Il “Friday for future” italiano ha avuto un successo clamoroso e ha ricevuto il plauso persino di Greta Thunberg; questo nonostante la benedizione del presidente del Consiglio, l’incoraggiamento del ministro dell’Istruzione e il tifo dei principali media italiani. Mai si era vista una tale reazione del “sistema”. Gli studenti hanno manifestato per chiedere che vengano messi in atto, qui e ora, comportamenti e prassi più rispettosi dell’ambiente per salvare la Terra. Nel frattempo circolano sondaggi secondo cui gli italiani sarebbero comunque disposti a “pagare di più” pur di salvare il pianeta.



Su questo “pagare di più” forse varrebbe la pena spendere qualche parola. Pensiamo a uno dei pochi esempi che già abbiamo di cosa voglia dire passare, qui e ora, a comportamenti più responsabili. Saranno centinaia di migliaia le persone che hanno cambiato e dovranno cambiare a breve una macchina che va benissimo ma che “inquina”. Gli incentivi al cambiamento sono stati ridicoli e il prezzo delle macchine “che non inquinano” è di gran lunga superiore a quelle normali. Quello a cui abbiamo assistito è stato più o meno questo; persone dai redditi medi in giù hanno dovuto pagare molte migliaia di euro che avrebbero potuto tranquillamente non pagare per macchine di vecchia generazione, visto che nell’industria auto nessuno sa ancora veramente quale modello “non inquinante” uscirà vincente da questa fase: l’elettrico puro, l’ibrido (con diesel o benzina), il metano, il gas o l’idrogeno. Stiamo correndo a comprare macchine che sono già vecchie. In compenso i “ricchi” hanno ottenuto uno sconto su macchine costose e nuove.



Questo cambiamento qui e ora non ha potuto soffermarsi particolarmente su inezie di piccolo cabotaggio. Per esempio, uno che usa la Duna del nonno per andare a fare la spesa una volta alla settimana deve cambiare la macchina come uno che va a Cortina tutti i week-end. Ma il mondo sta per finire, quindi non si può andare troppo per il sottile.

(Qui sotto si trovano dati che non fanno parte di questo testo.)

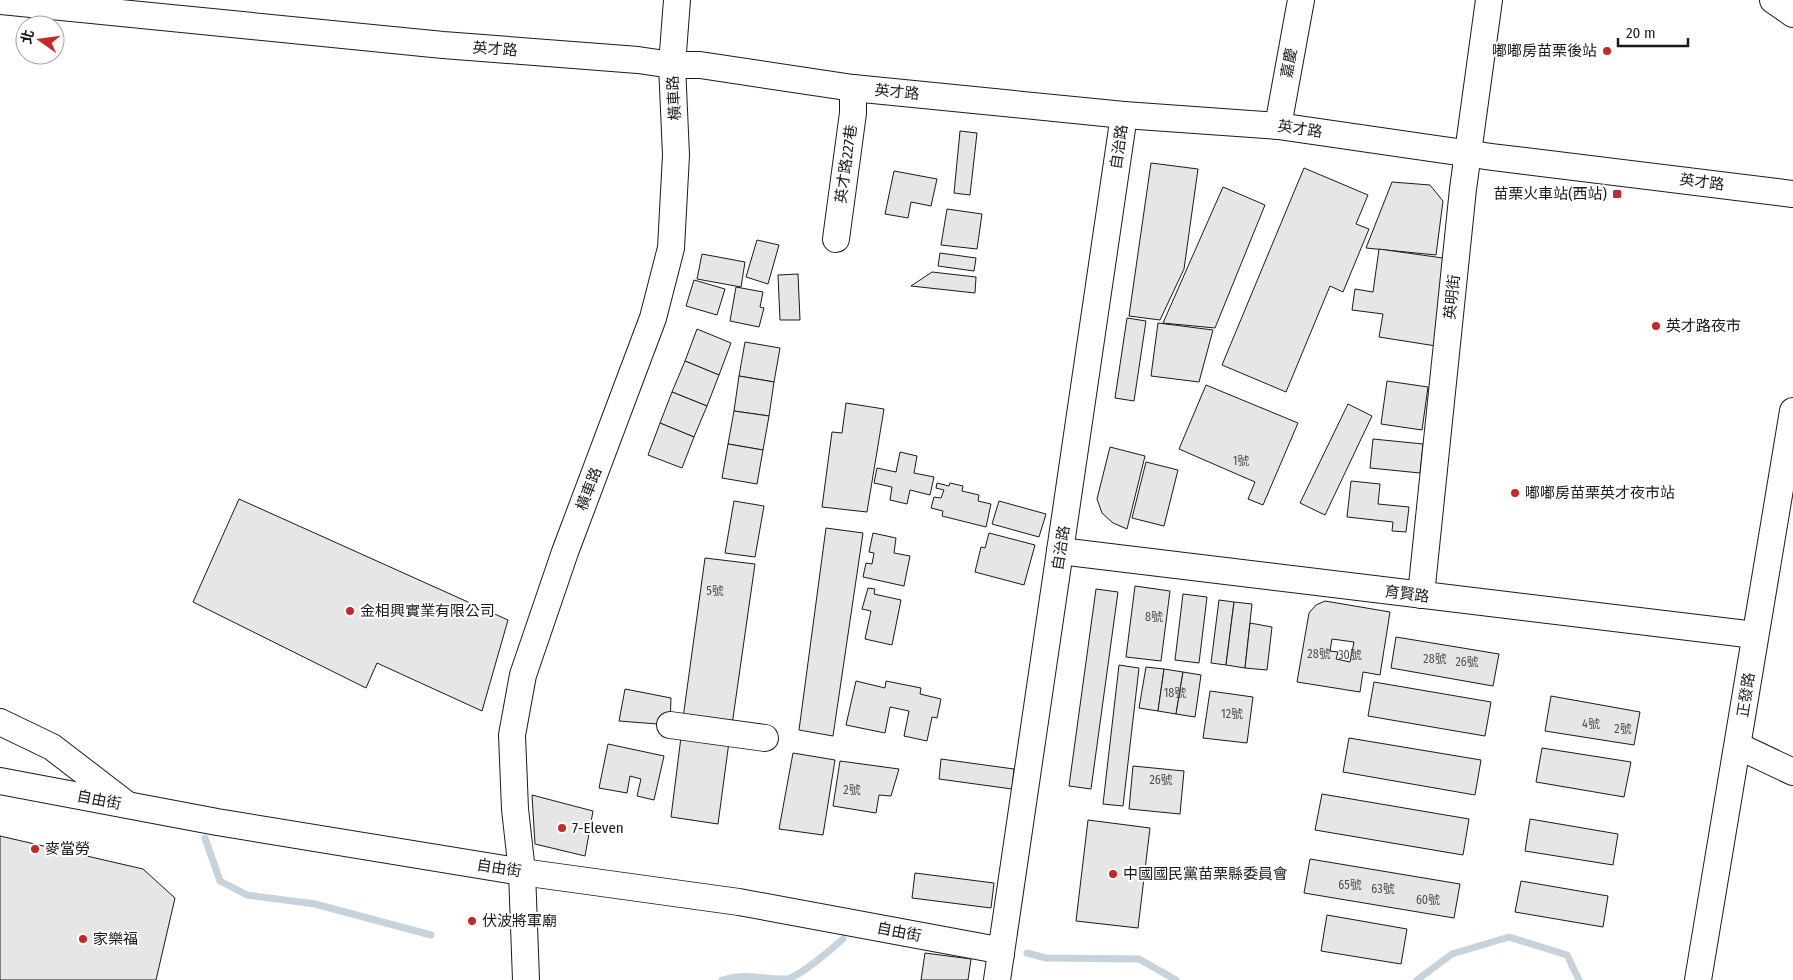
<svg xmlns="http://www.w3.org/2000/svg" width="1793" height="980" font-family="'Fira Sans Condensed','Noto Sans TC',sans-serif">
<rect width="100%" height="100%" fill="#fff"/>
<g fill="none" stroke-linecap="round" stroke-linejoin="round">
<g stroke="#c6d2dc" stroke-width="7">
<path d="M 205,838 L 220,881 L 247,895 L 315,904 L 431,935"/>
<path d="M 1027,953 L 1046,958 L 1139,959 L 1176,980"/>
<path d="M 722,980 C 747,972 763,980 787,979 C 799,977 833,948 843,939"/>
<path d="M 1417,980 L 1452,954 L 1509,937 L 1567,955 L 1579,980"/>
</g>
</g>
<g fill="#e6e6e6" stroke="#1a1a1a" fill-rule="evenodd">
<path d="M 960,131 L 977,133 L 970,195 L 954,193 Z"/>
<path d="M 1151,163 L 1198,169 L 1184,269 L 1160,320 L 1129,316 Z"/>
<path d="M 1304,168 L 1368,195 L 1356,224 L 1369,229 L 1343,292 L 1330,286 L 1286,392 L 1222,365 Z"/>
<path d="M 894,171 L 937,179 L 931,206 L 911,202 L 908,218 L 885,214 Z"/>
<path d="M 1392,182 L 1430,185 L 1443,201 L 1436,255 L 1366,248 Z"/>
<path d="M 1223,187 L 1265,205 L 1215,328 L 1163,323 Z"/>
<path d="M 947,209 L 982,214 L 977,249 L 941,245 Z"/>
<path d="M 757,240 L 779,245 L 768,284 L 746,277 Z"/>
<path d="M 1379,249 L 1450,259 L 1436,346 L 1379,337 L 1383,314 L 1352,310 L 1355,289 L 1373,292 Z"/>
<path d="M 940,253 L 976,258 L 974,271 L 938,266 Z"/>
<path d="M 702,254 L 745,262 L 741,287 L 697,279 Z"/>
<path d="M 932,272 L 976,277 L 975,293 L 911,286 Z"/>
<path d="M 798,274 L 800,320 L 780,320 L 778,275 Z"/>
<path d="M 694,280 L 725,289 L 717,315 L 686,306 Z"/>
<path d="M 736,287 L 763,292 L 760,307 L 764,308 L 759,327 L 730,321 Z"/>
<path d="M 1127,318 L 1146,321 L 1134,401 L 1115,398 Z"/>
<path d="M 1158,323 L 1213,330 L 1199,382 L 1151,376 Z"/>
<path d="M 697,329 L 731,343 L 719,375 L 685,361 Z"/>
<path d="M 745,342 L 780,348 L 774,382 L 739,376 Z"/>
<path d="M 685,361 L 719,375 L 707,406 L 672,392 Z"/>
<path d="M 739,376 L 774,382 L 769,416 L 734,411 Z"/>
<path d="M 1387,381 L 1428,387 L 1422,430 L 1381,424 Z"/>
<path d="M 1206,385 L 1298,423 L 1263,505 L 1248,499 L 1255,482 L 1179,449 Z"/>
<path d="M 672,392 L 707,406 L 694,437 L 660,423 Z"/>
<path d="M 846,403 L 884,409 L 867,512 L 822,507 L 832,432 L 842,433 Z"/>
<path d="M 1348,404 L 1372,416 L 1325,515 L 1300,503 Z"/>
<path d="M 734,411 L 769,416 L 763,450 L 728,444 Z"/>
<path d="M 660,423 L 694,437 L 682,468 L 648,455 Z"/>
<path d="M 1373,439 L 1423,444 L 1420,473 L 1370,468 Z"/>
<path d="M 728,444 L 763,450 L 757,484 L 722,478 Z"/>
<path d="M 1110,447 L 1145,456 L 1127,529 L 1113,523 L 1102,513 L 1097,499 Z"/>
<path d="M 900,452 L 917,456 L 914,473 L 934,477 L 930,495 L 910,490 L 907,504 L 890,500 L 892,487 L 874,483 L 877,468 L 896,472 Z"/>
<path d="M 1146,462 L 1178,470 L 1164,526 L 1132,518 Z"/>
<path d="M 1351,481 L 1380,484 L 1378,504 L 1409,507 L 1406,532 L 1392,531 L 1393,522 L 1347,517 Z"/>
<path d="M 937,483 L 949,486 L 950,483 L 963,486 L 962,491 L 979,495 L 978,501 L 991,504 L 986,527 L 942,516 L 943,511 L 931,508 L 934,497 L 941,498 L 944,490 L 936,488 Z"/>
<path d="M 239,499 L 508,620 L 482,711 L 377,663 L 366,688 L 193,602 Z"/>
<path d="M 734,501 L 764,506 L 755,557 L 725,553 Z"/>
<path d="M 999,501 L 1046,514 L 1039,537 L 992,524 Z"/>
<path d="M 826,528 L 863,533 L 833,736 L 799,730 Z"/>
<path d="M 873,533 L 896,538 L 894,553 L 910,556 L 904,586 L 863,577 L 866,563 L 872,564 L 874,553 L 869,552 Z"/>
<path d="M 989,533 L 1035,545 L 1024,585 L 975,572 L 981,547 L 985,548 Z"/>
<path d="M 705,558 L 755,564 L 732,725 L 683,718 Z"/>
<path d="M 1135,586 L 1170,591 L 1161,661 L 1126,657 Z"/>
<path d="M 868,588 L 875,589 L 874,594 L 901,600 L 892,645 L 865,639 L 871,611 L 862,609 Z"/>
<path d="M 1096,589 L 1118,592 L 1091,789 L 1069,786 Z"/>
<path d="M 1183,594 L 1207,597 L 1199,663 L 1175,660 Z"/>
<path d="M 1219,600 L 1234,602 L 1226,665 L 1211,663 Z"/>
<path d="M 1325,601 L 1390,612 L 1380,675 L 1363,672 L 1360,692 L 1297,682 L 1309,613 L 1316,605 ZM 1332,639 L 1354,642 L 1350,662 L 1336,659 L 1338,652 L 1330,651 Z"/>
<path d="M 1234,602 L 1252,604 L 1245,668 L 1226,665 Z"/>
<path d="M 1250,623 L 1272,627 L 1267,670 L 1245,668 Z"/>
<path d="M 1396,637 L 1499,654 L 1493,686 L 1391,668 Z"/>
<path d="M 1119,665 L 1139,668 L 1123,806 L 1103,804 Z"/>
<path d="M 1146,667 L 1164,669 L 1158,711 L 1139,708 Z"/>
<path d="M 1164,669 L 1183,672 L 1176,714 L 1158,711 Z"/>
<path d="M 1183,672 L 1201,675 L 1195,717 L 1176,714 Z"/>
<path d="M 856,681 L 885,688 L 886,681 L 921,688 L 920,694 L 941,699 L 937,718 L 932,717 L 927,741 L 904,736 L 909,711 L 890,707 L 885,733 L 846,725 Z"/>
<path d="M 1374,682 L 1491,702 L 1485,736 L 1368,716 Z"/>
<path d="M 625,689 L 671,698 L 670,725 L 619,721 Z"/>
<path d="M 1210,691 L 1253,697 L 1247,743 L 1203,738 Z"/>
<path d="M 1551,696 L 1640,712 L 1634,745 L 1545,731 Z"/>
<path d="M 681,737 L 729,742 L 718,824 L 671,817 Z"/>
<path d="M 1349,738 L 1481,760 L 1475,795 L 1343,772 Z"/>
<path d="M 608,744 L 664,756 L 654,800 L 637,796 L 641,779 L 630,776 L 627,793 L 599,788 Z"/>
<path d="M 1542,748 L 1631,762 L 1624,797 L 1536,782 Z"/>
<path d="M 793,753 L 835,760 L 823,835 L 779,829 Z"/>
<path d="M 941,759 L 1014,769 L 1012,789 L 939,779 Z"/>
<path d="M 840,761 L 899,769 L 891,796 L 879,795 L 876,813 L 833,806 Z"/>
<path d="M 1133,766 L 1184,771 L 1180,814 L 1129,809 Z"/>
<path d="M 1322,794 L 1469,819 L 1463,855 L 1315,830 Z"/>
<path d="M 532,795 L 593,811 L 585,856 L 535,844 Z"/>
<path d="M 1530,819 L 1618,834 L 1613,865 L 1525,851 Z"/>
<path d="M 1088,820 L 1150,828 L 1138,928 L 1076,921 Z"/>
<path d="M 0,836 L 143,869 L 175,898 L 156,980 L 0,980 Z"/>
<path d="M 1310,859 L 1460,884 L 1454,918 L 1304,893 Z"/>
<path d="M 915,873 L 994,883 L 991,908 L 912,898 Z"/>
<path d="M 1521,881 L 1608,896 L 1603,927 L 1515,912 Z"/>
<path d="M 1327,915 L 1407,929 L 1401,964 L 1321,951 Z"/>
<path d="M 925,953 L 971,959 L 968,980 L 921,980 Z"/>
</g>
<g fill="none" stroke-linecap="round" stroke-linejoin="round">
<g stroke="#1a1a1a" stroke-width="28">
<g id="minor">
<path d="M 1773,0 L 1793,14"/>
<path d="M 0,1 L 443,45 L 638,60 L 672,65 L 700,65 L 853,88 L 1124,115 L 1278,126 L 1492,157 L 1793,194"/>
<path d="M 1278,126 L 1301,0"/>
<path d="M 836,239 L 853,113 L 853,88"/>
<path d="M 1060,551 L 1755,635"/>
<path d="M 1421,595 L 1463,189 L 1489,0"/>
<path d="M 0,722 L 52,747 L 125,803"/>
<path d="M 670,725 L 765,738"/>
<path d="M 1738,746 L 1793,772"/>
<path d="M 0,781 L 217,822 L 522,872 L 739,902 L 998,950 L 1001,954"/>
<path d="M 526,980 L 522,872 L 515,809 L 512,735 L 523,675 L 565,552 L 653,318 L 671,248 L 676,155 L 672,65 L 677,0"/>
<path d="M 997,980 L 1124,115"/>
<path d="M 1698,980 L 1793,411"/>
</g>
</g>
<use href="#minor" stroke="#fff" stroke-width="26"/>
</g>
<g fill="#c62828" stroke="#fff" stroke-width="2">
<circle cx="1607" cy="51" r="5"/>
<rect x="1612" y="189" width="10" height="10" rx="2.5"/>
<circle cx="1656" cy="326" r="5"/>
<circle cx="1515" cy="493" r="5"/>
<circle cx="350" cy="611" r="5"/>
<circle cx="562" cy="828" r="5"/>
<circle cx="35" cy="849" r="5"/>
<circle cx="1113" cy="874" r="5"/>
<circle cx="472" cy="921" r="5"/>
<circle cx="83" cy="939" r="5"/>
</g>
<g text-anchor="middle" dominant-baseline="central" stroke-width="4" stroke-linejoin="round" paint-order="stroke">
<g font-size="12" fill="#4d4d4d">
<text x="1241" y="461">1號</text>
<text x="715" y="591">5號</text>
<text x="1154" y="617">8號</text>
<text x="1319" y="654">28號</text>
<text x="1350" y="655">30號</text>
<text x="1435" y="659">28號</text>
<text x="1467" y="662">26號</text>
<text x="1175" y="693">18號</text>
<text x="1232" y="714">12號</text>
<text x="1591" y="724">4號</text>
<text x="1623" y="729">2號</text>
<text x="1161" y="780">26號</text>
<text x="852" y="790">2號</text>
<text x="1350" y="885">65號</text>
<text x="1383" y="889">63號</text>
<text x="1428" y="900">60號</text>
</g>
<g font-size="15" fill="#1a1a1a" stroke="#fff">
<text transform="translate(495 49) rotate(4)">英才路</text>
<text transform="translate(1289 63) rotate(-80)">嘉慶</text>
<text transform="translate(897 92) rotate(5)">英才路</text>
<text transform="translate(674 98) rotate(-93)">橫車路</text>
<text transform="translate(1300 129) rotate(8)">英才路</text>
<text transform="translate(1119 147) rotate(-82)">自治路</text>
<text transform="translate(846 164) rotate(-82)">英才路227巷</text>
<text transform="translate(1702 182) rotate(7)">英才路</text>
<text transform="translate(1452 297) rotate(-84)">英明街</text>
<text transform="translate(589 489) rotate(-69)">橫車路</text>
<text transform="translate(1061 548) rotate(-81)">自治路</text>
<text transform="translate(1407 594) rotate(7)">育賢路</text>
<text transform="translate(1746 695) rotate(-81)">正發路</text>
<text transform="translate(99 800) rotate(11)">自由街</text>
<text transform="translate(499 868) rotate(9)">自由街</text>
<text transform="translate(899 932) rotate(11)">自由街</text>
</g>
<g font-size="15" fill="#1a1a1a" stroke="#fff" text-anchor="start">
<text x="1597" y="51" text-anchor="end">嘟嘟房苗栗後站</text>
<text x="1607" y="194" text-anchor="end">苗栗火車站(西站)</text>
<text x="1666" y="326">英才路夜市</text>
<text x="1525" y="493">嘟嘟房苗栗英才夜市站</text>
<text x="360" y="611">金相興實業有限公司</text>
<text x="572" y="828">7-Eleven</text>
<text x="45" y="849">麥當勞</text>
<text x="1123" y="874">中國國民黨苗栗縣委員會</text>
<text x="482" y="921">伏波將軍廟</text>
<text x="93" y="939">家樂福</text>
</g>
</g>
<g transform="translate(40 40) rotate(284)"><circle r="24" fill="#ffffff" stroke="#a3a3a3"/>
<path d="M0-4L9 19L0 12L-9 19Z" fill="#c62828"/>
<text y="-8" font-size="14" font-weight="bold" text-anchor="middle" fill="#1a1a1a">北</text>
</g>
<path d="M1618 38v8h70v-8" fill="none" stroke="#1a1a1a" stroke-width="2.5"/>
<text x="1626" y="38" font-size="15" fill="#1a1a1a" stroke="#ffffff" stroke-width="4" paint-order="stroke">20 m</text>
</svg>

Ora immaginate che questo paradigma venga applicato, qui e ora, su scala. Dalle bottiglie di plastica, alla bolletta della luce e così via. Chi paga il conto? Perché l’acqua nella bottiglia biodegradabile costa un multiplo di quella nella plastica normale. Ci rendiamo conto che parlare di poveri e ricchi non è più di moda, però il costo del “salvataggio del pianeta” cadrà inevitabilmente e inesorabilmente sulla gente normale, mentre i ricchi neanche se ne accorgeranno.



Pensiamo ancora a cosa sia piovuto, in termini di costi aziendali, sulla testa dei produttori di auto e moltiplichiamolo a tutti i settori. Aziende che, presumibilmente, vorrebbero sopravvivere e che da qualche parte devono scaricare costi e investimenti. Speriamo che il costo del debito rimanga basso ancora per un sacco di tempo, perché per finanziare questo enorme moltiplicatore di domanda in una fase economica “complicata” bisognerà stringere la cinghia e fare il mutuo. Scordatevi che qualcuno rinunci al suo bonus o al suo dividendo. Sperando che serva. Il che non è detto, visto che nessuno sa ancora come riciclare una batteria elettrica piena zeppa di “chimica” e nessuno, almeno in Italia, è disposto a contemplare quello che sarebbe il complemento naturale delle rinnovabili e cioè il nucleare.

Facciamo oltretutto presente che qualunque Stato abbia tutelato efficacemente il suo sistema industriale, dalla Cina alla Germania, si è nei fatti ben guardato da “rivoluzioni verdi” al buio che avrebbero messo fuori gioco le imprese in un mondo globalizzato. Sono mitiche le “scadenze” tedesche, per esempio sul carbone, rinviate praticamente sine die. Quando leggiamo di “Italia leader nella trasformazione energetica” ci vengono i brividi. Ci manca solo che un Paese con un debito su Pil al 135% e la disoccupazione al 10% obblighi le sue aziende a farsi carico del “costo del pioniere”, al buio e senza certezze. In un contesto in cui, ripetiamo, nessuno sa ancora esattamente dove andrà a parare la “rivoluzione verde”.